The futility of crying in the wilderness is a feeling familiar to many of mere mortals – only, when set to music, one’s voice can actually reach a required audience, and that’s what “Screaming Into The Void” does. Brandon Teskey’s second album may follow 2017’s “The Chime” which signaled his branching out into solo career, but Brandon didn’t brood alone in the interim and became a founding member of UNTIL THE SUN whose "Drowning In Blue" was issued earlier in 2021. A couple of his colleagues are present here, although the main voice on the record belongs to Teskey’s guitars – extremely rich and varied in their tone.
Unlike its predecessor, this is not an entirely instrumental offering, although it seems so at the start, the platter’s titular piece sifting a finely chopped funky riff through a filter of bell-like notes and stereo panning to put forward a molten filigree of a solo, before the licks of “Vertigo On The Heights Of Desire” reveal a baroque-tinctured lyrical lace for the listener to marvel at, while piano passages hint at jazzy playfulness. However, “When The Sun Goes Down” which features Brandon’s at the mic will resolve in heavy blues where six-strings evoke not only gloomy chug but also harp wail, and tasty frills added to the cover of “Side Tracked” will pretend to kick the Texas Cannonball classic to frivolous curb to clear the path to Teskey’s romance of “Amare Nocturne” that should lighten the night with acoustic strum.
Just then Alyssa Swartz’s feisty vocals flow into “To Not Go Blind” to stage a quiet drama, letting Brandon fly close to the flamenco edge, and appear again, as a specter, in the wordless “Tree Of Life” which Teskey takes to the celestial realm, and in a delicate reading of “Autumn Leaves” which displays the depth of his soul.

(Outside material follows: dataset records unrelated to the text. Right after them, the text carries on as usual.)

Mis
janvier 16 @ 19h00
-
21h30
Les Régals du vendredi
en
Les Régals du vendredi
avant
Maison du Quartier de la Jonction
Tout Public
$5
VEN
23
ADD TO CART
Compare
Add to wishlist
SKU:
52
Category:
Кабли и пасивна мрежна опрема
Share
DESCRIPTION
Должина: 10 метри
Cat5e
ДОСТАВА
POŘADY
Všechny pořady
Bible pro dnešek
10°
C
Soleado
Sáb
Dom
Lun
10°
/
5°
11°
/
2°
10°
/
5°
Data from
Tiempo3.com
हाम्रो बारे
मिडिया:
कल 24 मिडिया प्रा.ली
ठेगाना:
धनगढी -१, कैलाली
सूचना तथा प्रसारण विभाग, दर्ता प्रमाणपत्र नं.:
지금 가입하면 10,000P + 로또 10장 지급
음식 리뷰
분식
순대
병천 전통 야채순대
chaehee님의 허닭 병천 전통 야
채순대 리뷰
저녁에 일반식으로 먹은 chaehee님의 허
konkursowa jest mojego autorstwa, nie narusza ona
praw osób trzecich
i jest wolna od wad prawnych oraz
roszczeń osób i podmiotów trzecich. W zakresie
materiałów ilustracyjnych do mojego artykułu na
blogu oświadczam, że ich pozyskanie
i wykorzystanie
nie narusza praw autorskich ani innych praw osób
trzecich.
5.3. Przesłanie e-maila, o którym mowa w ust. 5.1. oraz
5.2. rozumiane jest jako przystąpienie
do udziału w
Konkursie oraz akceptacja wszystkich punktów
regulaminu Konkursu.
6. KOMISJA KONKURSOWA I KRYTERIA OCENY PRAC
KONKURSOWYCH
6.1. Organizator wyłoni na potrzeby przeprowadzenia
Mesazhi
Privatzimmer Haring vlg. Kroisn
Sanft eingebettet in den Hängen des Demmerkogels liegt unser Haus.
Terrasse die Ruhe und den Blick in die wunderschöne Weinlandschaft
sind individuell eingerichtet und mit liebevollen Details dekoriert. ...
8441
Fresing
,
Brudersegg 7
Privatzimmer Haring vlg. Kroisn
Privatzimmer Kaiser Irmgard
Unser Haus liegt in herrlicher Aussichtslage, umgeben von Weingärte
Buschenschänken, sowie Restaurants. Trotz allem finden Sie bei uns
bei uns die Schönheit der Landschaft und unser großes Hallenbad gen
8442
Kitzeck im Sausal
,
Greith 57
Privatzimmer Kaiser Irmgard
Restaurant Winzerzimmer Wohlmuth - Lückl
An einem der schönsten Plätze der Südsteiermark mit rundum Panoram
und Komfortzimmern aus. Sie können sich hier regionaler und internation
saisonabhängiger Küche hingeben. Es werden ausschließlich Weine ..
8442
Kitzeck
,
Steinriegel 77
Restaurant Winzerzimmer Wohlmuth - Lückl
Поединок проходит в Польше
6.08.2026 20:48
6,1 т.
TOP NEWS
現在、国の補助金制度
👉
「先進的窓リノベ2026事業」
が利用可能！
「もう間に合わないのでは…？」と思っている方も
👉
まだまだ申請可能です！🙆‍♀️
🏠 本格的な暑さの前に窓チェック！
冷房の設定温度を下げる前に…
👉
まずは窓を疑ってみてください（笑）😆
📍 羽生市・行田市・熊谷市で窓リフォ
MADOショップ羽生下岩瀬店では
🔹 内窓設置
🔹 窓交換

Yet if “Dance Of The Fiddler’s Bitch” has fusion adventurousness in its swirl, despite the redundant drums performance involved in there, “Hypnagogia” goes against its title thanks to the generous use of wah-wah pedal as part of the mighty groove alongside slider – even though, overall, the rhythm section movers drag the guitarist down instead of releasing him into the rock sky.
This is why him softly singing the spiritual “Spider’s Web” might mesmerize and depress at the same time – fortunately, the same can’t be said of Trane’s “Equinox” turned, with the help of Danny Markovitch’s sax and Will Kyriazis’s ivories, into a well-balanced tightrope walk to the sunset to render the record’s finale a promise of the future devoid of worry. It’s an album of alluring perspective, indeed.